Tell this lonely girl that she will be okay. It's both a lie and not a lie but it's comforting nonetheless. That she's doing her best... 

I have to move. My life has to move. Life is too short not to move. I only have so many years on Earth. And I don't want to spend so many months of it stuck. Or years of it in the same place. 

I just want joy. 

Peace. And friends to drink warm milk tea with. Bulgogi fries. A song that brings me there.

Comment your song recs if you have any, my fellow reader. 

I'm just not okay right now. Agh. I'm at a state of "I'm not okay but I have to get shit done." 

And I hate this.

Love,

Ngoc

P.S. Ngoc's thoughts, continued. At length. At random. At ish.

"I want to hear someone's voice through the phone. Something he said made me feel safe and warm and fuzzy. Something I said made him laugh wondrously. Gah. Gosh. I want this again. And where is he? When will I meet someone that being with, makes me feel all the ways again?"

"Eff it. Fuck it. Ngoc, go rest. And wander. Then maybe, maybe you'll be okay. Put your ish aside for another day because clearly today isn't it. But then, when will be it? When will you be okay again? Things can't be pushed aside forever."

"I want to return to Jordan and sit in Ivanna's creaky chair again. I want to be freshly clean after borrowing her shower and Australian soap line. Singing along to an American pop playlist and seriously not getting any work done. How incredibly considerate, loving, and ~seeing~ she is. She deeply wants to take care of you even at her inconvenience :("

"I want to bike to Jillian's where we'll swap stories. Stories and opinions and tips and tricks I never ever considered. We'd laugh about something silly and I'd never want to leave. If I do, I'd leave feeling so whole. So loved. Heck."

"Manal. The way she makes me laugh. One look at her. Or from her. And I'd feel seen. We're way too in sync, what the heck. God. I want her. But dammit Manal, you're studying abroad for an entire year agggg"

"Where's Lucy when you need her? That reassuring, wise-wise girl. I want to squeeze you so bad. * ultra squeeze many squeezes all the squeezes I love you Lucy dammit *"

"Thank god I'll always have Faith. I'm so glad so glad she's returned but I so badly want to see her again. The way she thinks about the world. The way she sees relationships. Deep and wise. I'm a cheese and she's okay with it. Pft."
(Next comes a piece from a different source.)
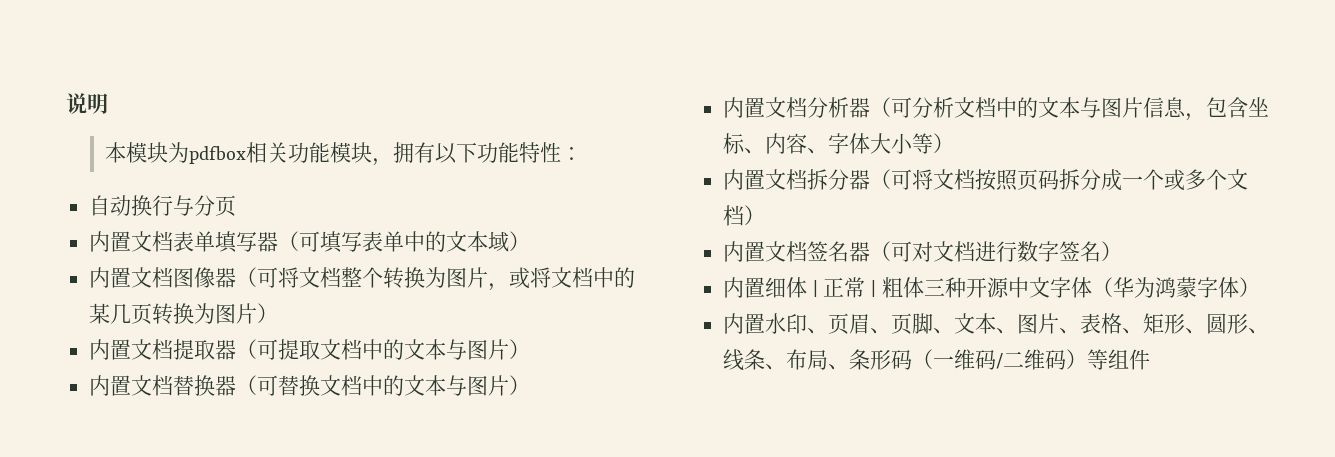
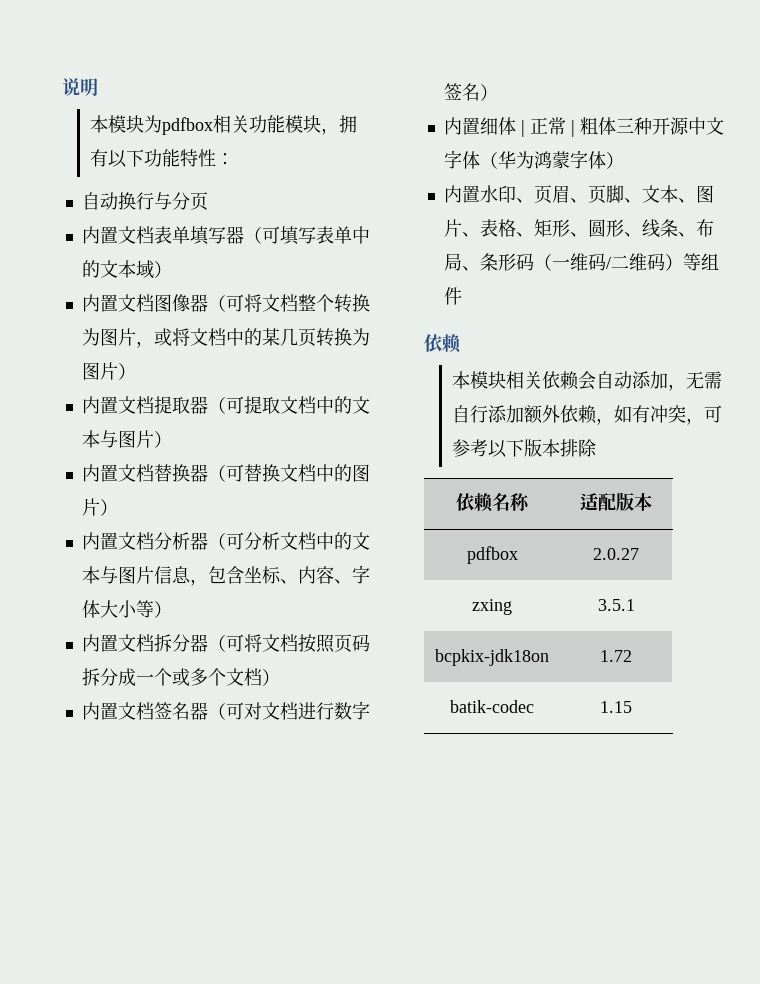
[404,375,468,396] 文本与 -> (352, 473) none
(1151, 359) none -> [424,334,461,353] [451,371,722,391] [451,405,722,425] [451,439,597,458] [456,493,530,512] [580,492,652,511] [466,546,518,564] [593,548,639,560] [472,599,512,615] [597,599,635,611] [435,649,549,666] [600,650,632,662] [450,700,534,713] [600,701,632,713] // 依赖 // 本模块相关依赖会自动添加，无需自行添加额外依赖，如有冲突，可参考以下版本排除 // 依赖名称 | 适配版本 // pdfbox | 2.0.27 // zxing | 3.5.1 // bcpkix-jdk18on | 1.72 // batik-codec | 1.15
"Elise... penpalling her. Calling her. Running into her in our blue house. Thank you for the melt-in-your-mouth chocolates. The way we vibe, talk about books, boys, and all things deep-- she makes me want to run alongside her, wherever she's going."
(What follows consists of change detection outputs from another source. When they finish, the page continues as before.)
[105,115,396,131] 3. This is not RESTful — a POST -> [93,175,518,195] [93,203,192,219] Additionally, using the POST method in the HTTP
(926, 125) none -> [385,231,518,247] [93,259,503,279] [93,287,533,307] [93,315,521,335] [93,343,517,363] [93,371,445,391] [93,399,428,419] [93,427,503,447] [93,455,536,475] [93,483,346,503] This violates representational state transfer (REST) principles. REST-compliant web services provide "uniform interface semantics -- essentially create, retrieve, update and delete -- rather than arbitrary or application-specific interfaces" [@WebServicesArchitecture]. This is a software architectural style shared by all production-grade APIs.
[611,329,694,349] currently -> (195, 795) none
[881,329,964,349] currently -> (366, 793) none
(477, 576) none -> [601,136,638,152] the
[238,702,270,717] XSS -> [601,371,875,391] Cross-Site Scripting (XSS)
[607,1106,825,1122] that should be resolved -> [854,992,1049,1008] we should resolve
"Deep down I miss Charlie too. Our friendship when we had it. Your support and enthusiasm and insights. I miss you man."

"Natalie. You always, always had the words for any situation. An avid supporter, hecking social influencer. Your love of pizza unrivaled. I love pizza more because you did. I'd do a lot to sit in the same room with you again and feel that safe, warm feeling with you, you sweet sweet soul."

"I want to study with Allison. best study partner ever. The CC and you and me and a late night coffee milkshake that you support me on. Even if it's questionable if I'll be able to sleep that night. You'd do anything, join anything for your friends. And I miss you desperately."
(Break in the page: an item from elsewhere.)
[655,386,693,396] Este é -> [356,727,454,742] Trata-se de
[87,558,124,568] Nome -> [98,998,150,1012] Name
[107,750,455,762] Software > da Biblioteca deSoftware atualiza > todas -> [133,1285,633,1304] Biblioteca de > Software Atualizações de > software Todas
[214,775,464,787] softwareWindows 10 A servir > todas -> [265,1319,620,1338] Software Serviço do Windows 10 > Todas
"Nina can turn any cloudy day into a sunny one. Count on her to say something wild, something true, and crack you up. A smile-maker through and through. That energy, my lord."

"I want to listen to Elle talk about that deep thing again. Comfort. Elle is a wave of comfort pushing against my tired shores. sighhh"

"Miriam. You, me, and a Borat film to finish even as we're choking on our water, coughing up blood as we watch whatever silliness we found on the internet again. I feel real with you. I miss the way being with you makes me feel so whole. One whole Ngoc. Who's always laughing, grinning with you. *oooh you can really danceee*"

"I want to be encased in a group hug that would take forever to get out of."

"I miss being so supremely distracted at Smith, that I almost never felt any loneliness. The moment a sliver was felt, a new plan is made. Miss Saigon's crab rangoons to race to. A UMass event to attend. Too busy to think of loneliness. So loved it never crossed my mind."